More Indian Favorites to Make at Home!
- Indian Chicken Biryani is bursting with flavor and begging you to make it!
- Sink your teeth into tender, tomato- and spice-infused Butter Chicken.
- Looking for a new take on a classic Indian tonic? Try Coconut Golden Milk!
- Use your pressure cooker to make quick work of this Saag Tofu recipe.
- Looking for a light and healthy soup? Try Red Lentil Dal.
It’s common in Indian recipes to leave whole spices in the dish for the individual to pick out. If this concerns you, feel free to remove the cloves, cinnamon sticks, and cardamom pods before serving to your guests.
- 1 1/2 cups dry chickpeas (soaked overnight), or a 28-oz can low sodium chickpeas
- 2 tablespoons vegetable oil
- 4 whole cloves
- 1/2 teaspoon cumin seeds
- 1-inch piece cinnamon
- 4 green cardamom pods
- 1/2 cup minced red onion
- 1 1/2 tablespoons ground coriander
- 1 tablespoon ginger-garlic paste
- 1/2 teaspoon salt
- 1/2 teaspoon ground turmeric
- 3/4 cup chopped tomatoes
- 1 1/2 teaspoons garam masala
- 1/4 cup chopped fresh cilantro (garnish)
Prepare the chickpeas:
If starting with dry chickpeas, rinse the chickpeas with water, transfer them to a bowl, and cover them with water. Soak them overnight or for 6 to 8 hours. The next day, add 3 cups water to the soaked chickpeas, and pressure cook them until tender. Set aside for later.
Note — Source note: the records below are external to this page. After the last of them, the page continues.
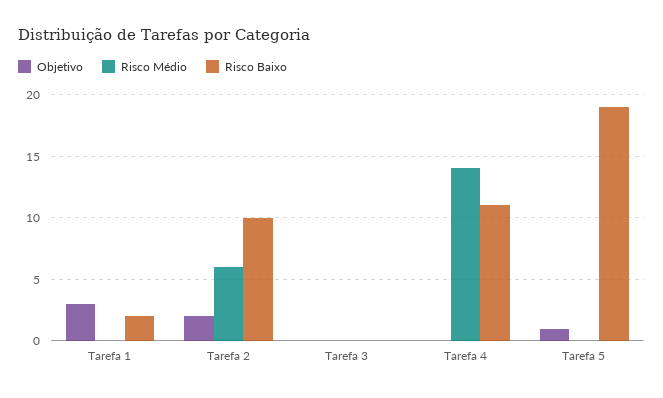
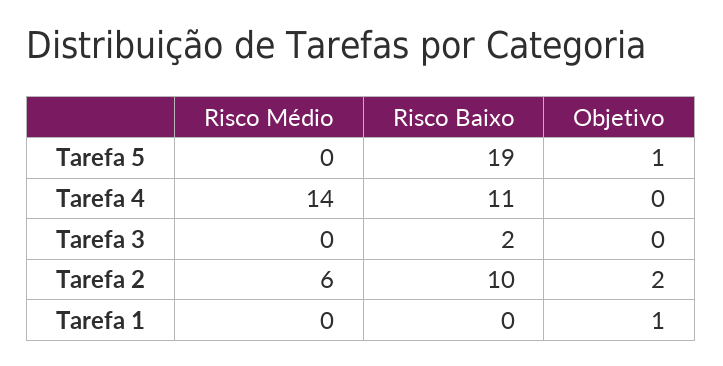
  {
    "Objetivo": {
-     "Tarefa 1": 3,
+     "Tarefa 1": 1,
      "Tarefa 2": 2,
      "Tarefa 3": 0,
      "Tarefa 4": 0,
      "Tarefa 5": 1
    },
    "Risco Médio": {
      "Tarefa 1": 0,
      "Tarefa 2": 6,
      "Tarefa 3": 0,
      "Tarefa 4": 14,
      "Tarefa 5": 0
    },
    "Risco Baixo": {
-     "Tarefa 1": 2,
+     "Tarefa 1": 0,
      "Tarefa 2": 10,
-     "Tarefa 3": 0,
+     "Tarefa 3": 2,
      "Tarefa 4": 11,
      "Tarefa 5": 19
    }
  }

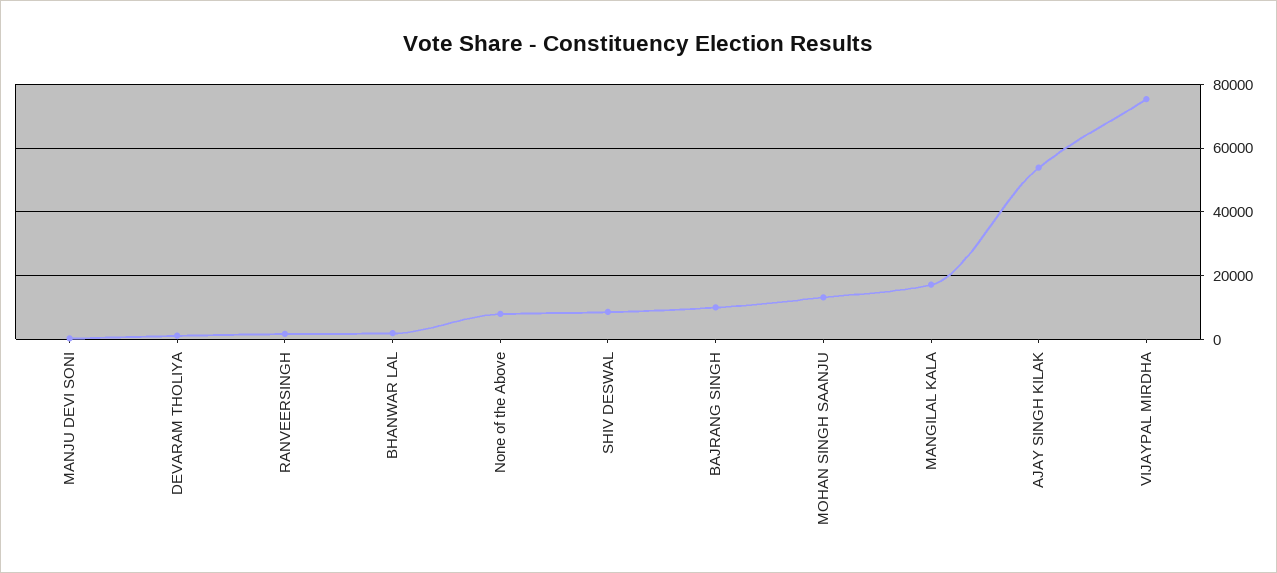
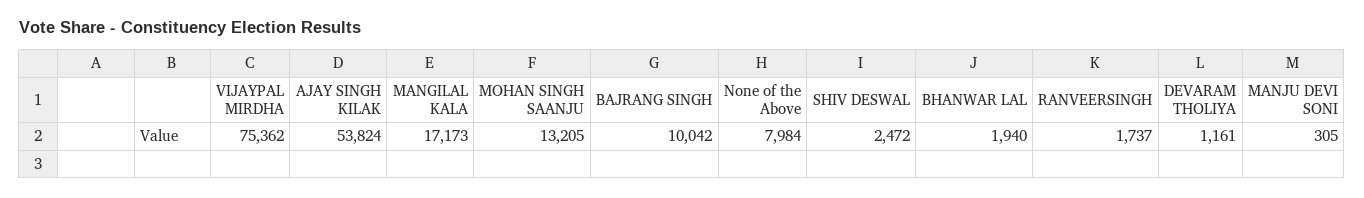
  {
    "MANJU DEVI SONI": 305,
    "DEVARAM THOLIYA": 1161,
    "RANVEERSINGH": 1737,
    "BHANWAR LAL": 1940,
    "None of the Above": 7984,
-   "SHIV DESWAL": 8000,
+   "SHIV DESWAL": 2472,
    "BAJRANG SINGH": 10042,
    "MOHAN SINGH SAANJU": 13205,
    "MANGILAL KALA": 17173,
    "AJAY SINGH KILAK": 53824,
    "VIJAYPAL MIRDHA": 75362
  }

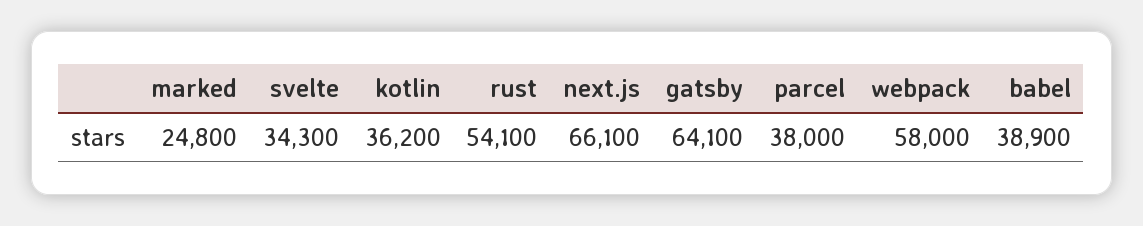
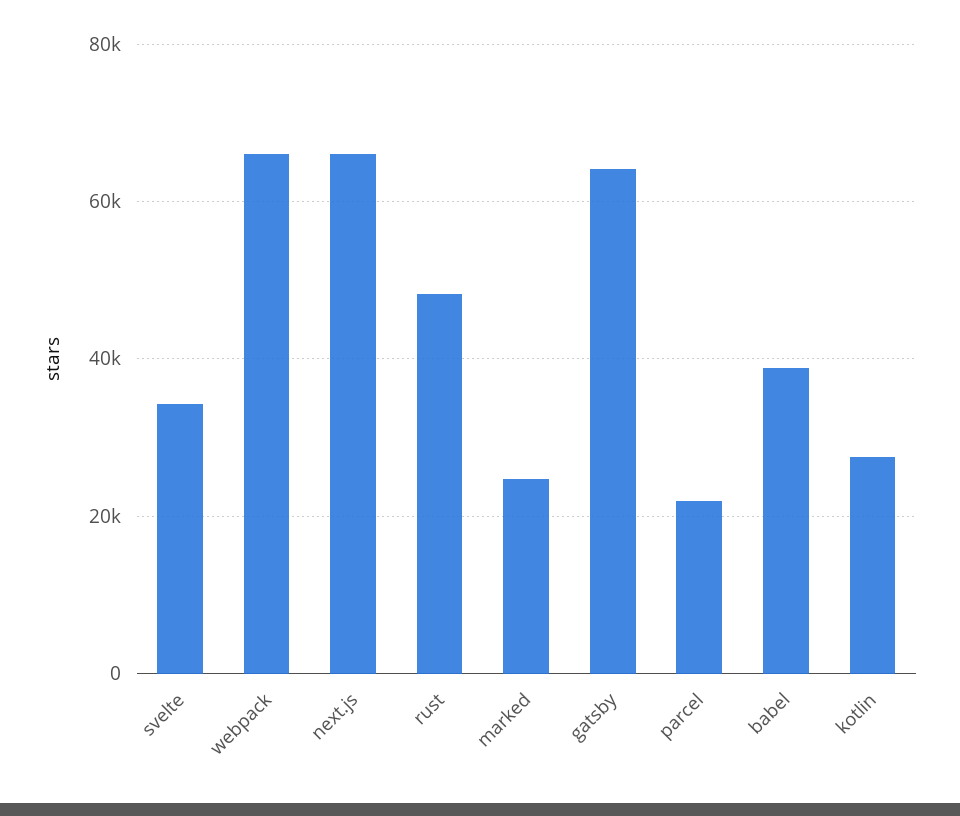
  {
    "marked": 24800,
    "svelte": 34300,
-   "kotlin": 36200,
+   "kotlin": 28000,
-   "rust": 54100,
+   "rust": 48000,
    "next.js": 66100,
    "gatsby": 64100,
-   "parcel": 38000,
+   "parcel": 22000,
-   "webpack": 58000,
+   "webpack": 66000,
    "babel": 38900
  }

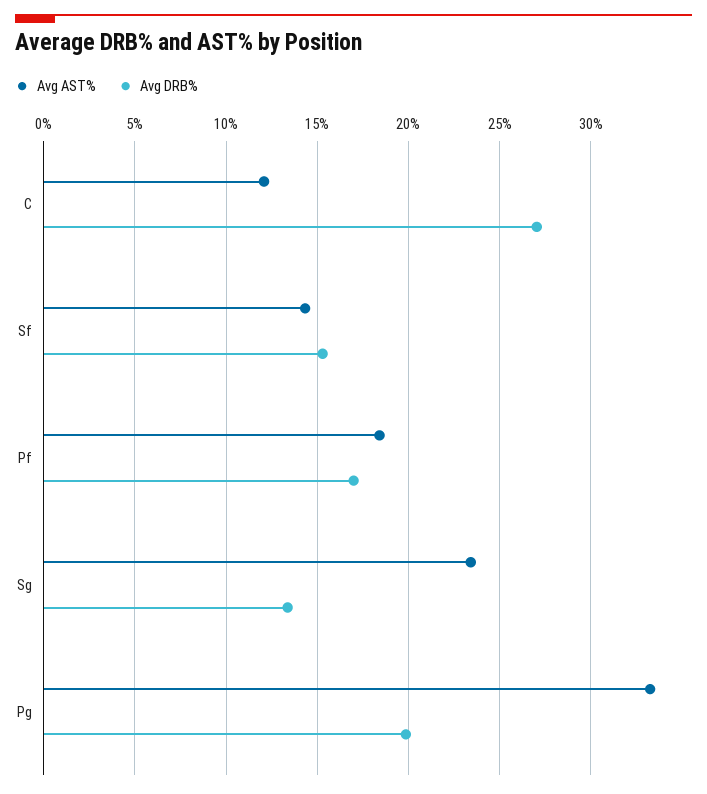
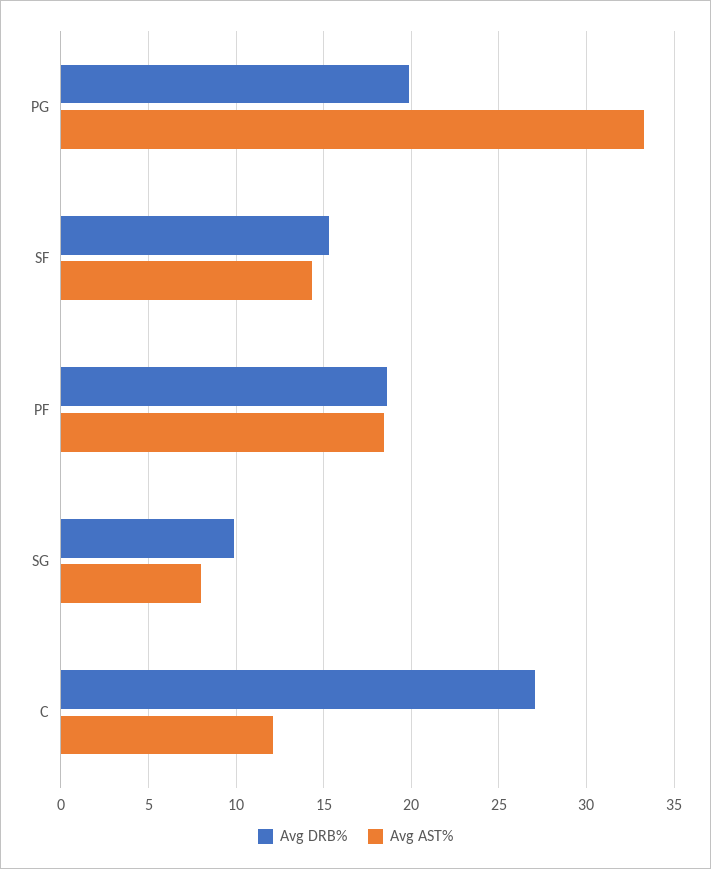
  {
    "Avg AST%": {
      "C": 12,
      "Sf": 14.5,
      "Pf": 18.5,
-     "Sg": 23.5,
+     "Sg": 8,
      "Pg": 33.5
    },
    "Avg DRB%": {
      "C": 27,
      "Sf": 15.5,
-     "Pf": 17,
+     "Pf": 18.5,
-     "Sg": 13.5,
+     "Sg": 10,
      "Pg": 20
    }
  }

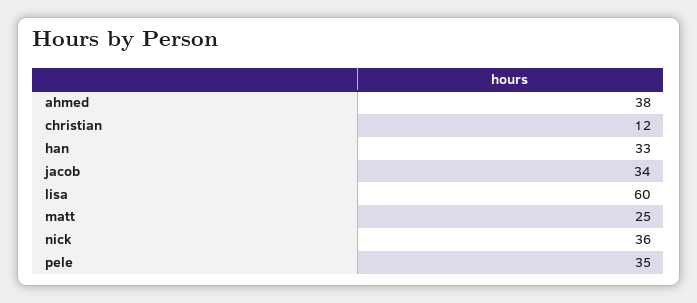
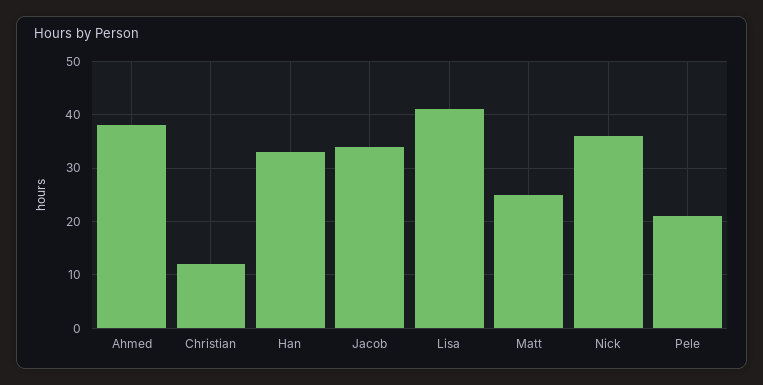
  {
    "ahmed": 38,
    "christian": 12,
    "han": 33,
    "jacob": 34,
-   "lisa": 60,
+   "lisa": 40,
    "matt": 25,
    "nick": 36,
-   "pele": 35
+   "pele": 20
  }

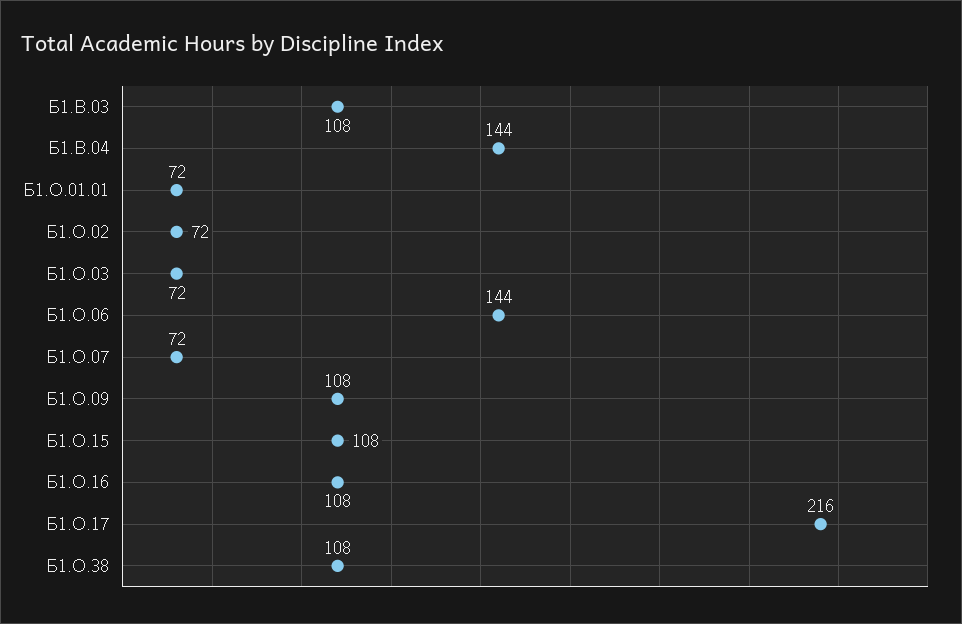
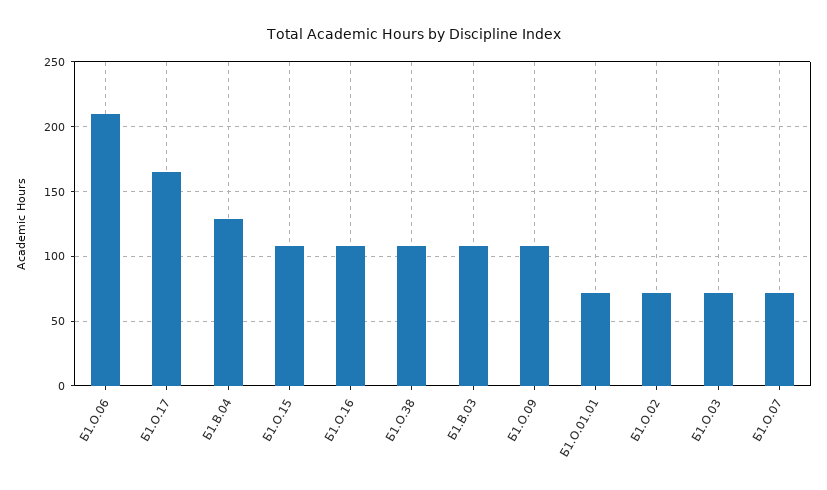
  {
    "Б1.В.03": 108,
-   "Б1.В.04": 144,
+   "Б1.В.04": 130,
    "Б1.О.01.01": 72,
    "Б1.О.02": 72,
    "Б1.О.03": 72,
-   "Б1.О.06": 144,
+   "Б1.О.06": 210,
    "Б1.О.07": 72,
    "Б1.О.09": 108,
    "Б1.О.15": 108,
    "Б1.О.16": 108,
-   "Б1.О.17": 216,
+   "Б1.О.17": 165,
    "Б1.О.38": 108
  }

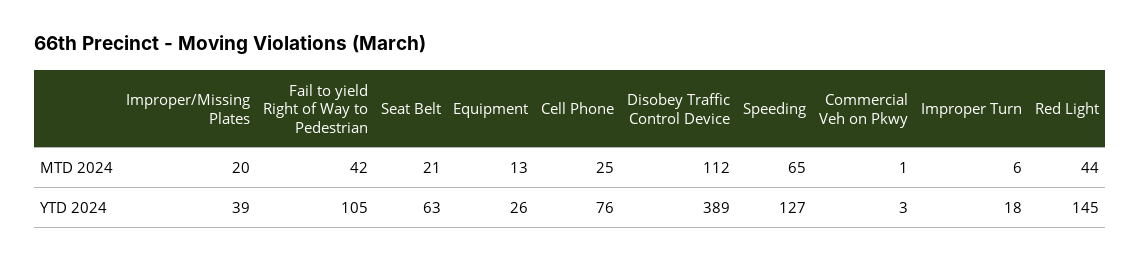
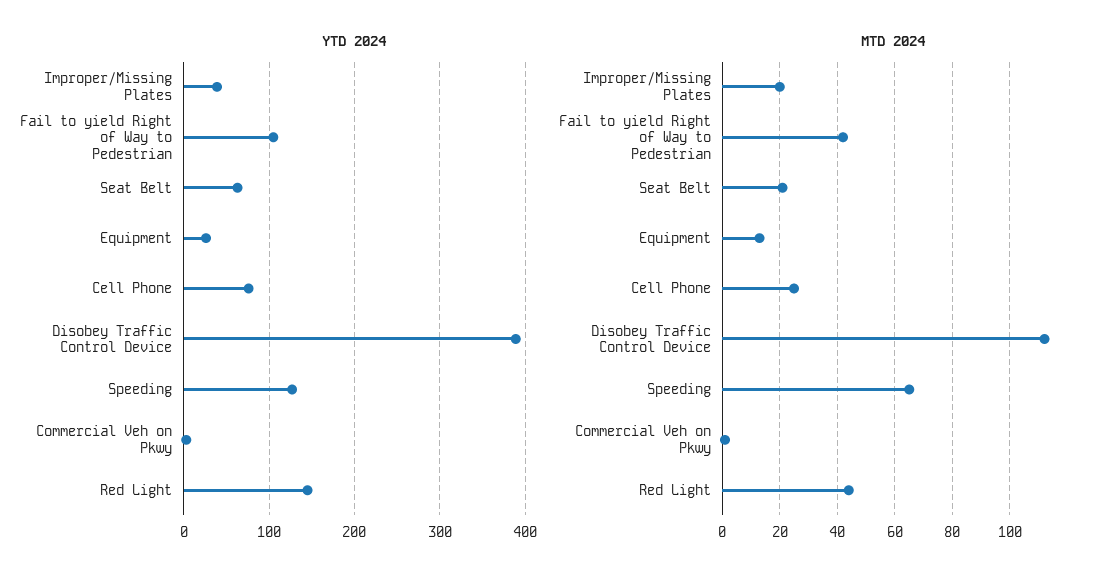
  {
    "MTD 2024": {
      "Improper/Missing Plates": 20,
      "Fail to yield Right of Way to Pedestrian": 42,
      "Seat Belt": 21,
      "Equipment": 13,
      "Cell Phone": 25,
      "Disobey Traffic Control Device": 112,
      "Speeding": 65,
      "Commercial Veh on Pkwy": 1,
-     "Improper Turn": 6,
      "Red Light": 44
    },
    "YTD 2024": {
      "Improper/Missing Plates": 39,
      "Fail to yield Right of Way to Pedestrian": 105,
      "Seat Belt": 63,
      "Equipment": 26,
      "Cell Phone": 76,
      "Disobey Traffic Control Device": 389,
      "Speeding": 127,
      "Commercial Veh on Pkwy": 3,
-     "Improper Turn": 18,
      "Red Light": 145
    }
  }

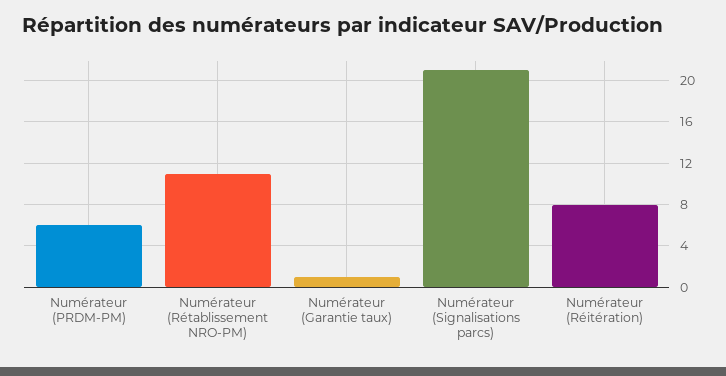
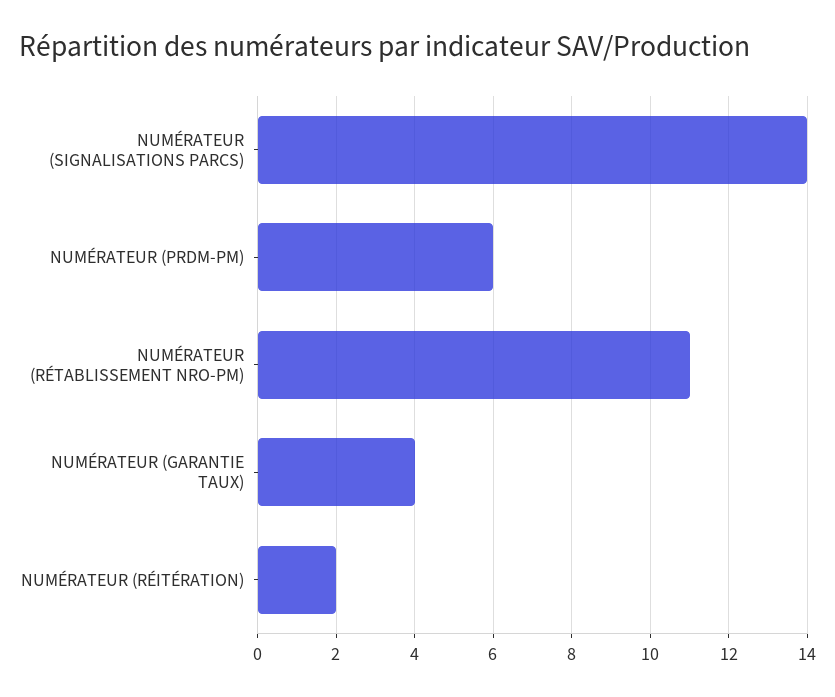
  {
    "Numérateur (PRDM-PM)": 6,
    "Numérateur (Rétablissement NRO-PM)": 11,
-   "Numérateur (Garantie taux)": 1,
+   "Numérateur (Garantie taux)": 4,
-   "Numérateur (Signalisations parcs)": 21,
+   "Numérateur (Signalisations parcs)": 14,
-   "Numérateur (Réitération)": 8
+   "Numérateur (Réitération)": 2
  }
If you prefer, skip this step and just use canned chickpeas. Strain and rinse the chickpeas, and move to the next step.
Bloom the spices:
In a Dutch oven set over medium-high heat, add the oil. Once the oil shimmers, add the cloves, cumin seeds, cinnamon stick, and green cardamom pods.
Once the oil sputters, add the red onion. Turn the heat to medium and cook onion for 5-8 minutes until it begins to turn golden. Once the onions take on color, add the coriander, ginger-garlic paste, salt, and turmeric. Stir well. Cook for another 15-20 seconds until the spices are fragrant.
Assemble the chana masala:
Add the chopped tomato and stir well. Cook, stirring occasionally, until the tomato cooks down and turns the masala into a loose paste. This should take about 5 to 8 minutes.
If you cooked your own chickpeas, add them along with the cooking liquid. If you’re using canned chickpeas, add them along with 1 1/2 cups of water. Add the garam masala and stir everything together.
Cover and cook: Cover and cook the ingredients on medium-high heat to let all the spices and sauce marry well and season the chickpeas, 5-8 minutes.
Garnish and serve:
Turn the heat off. Uncover the pot and stir in the cilantro. Serve warm with a side of rice or bread.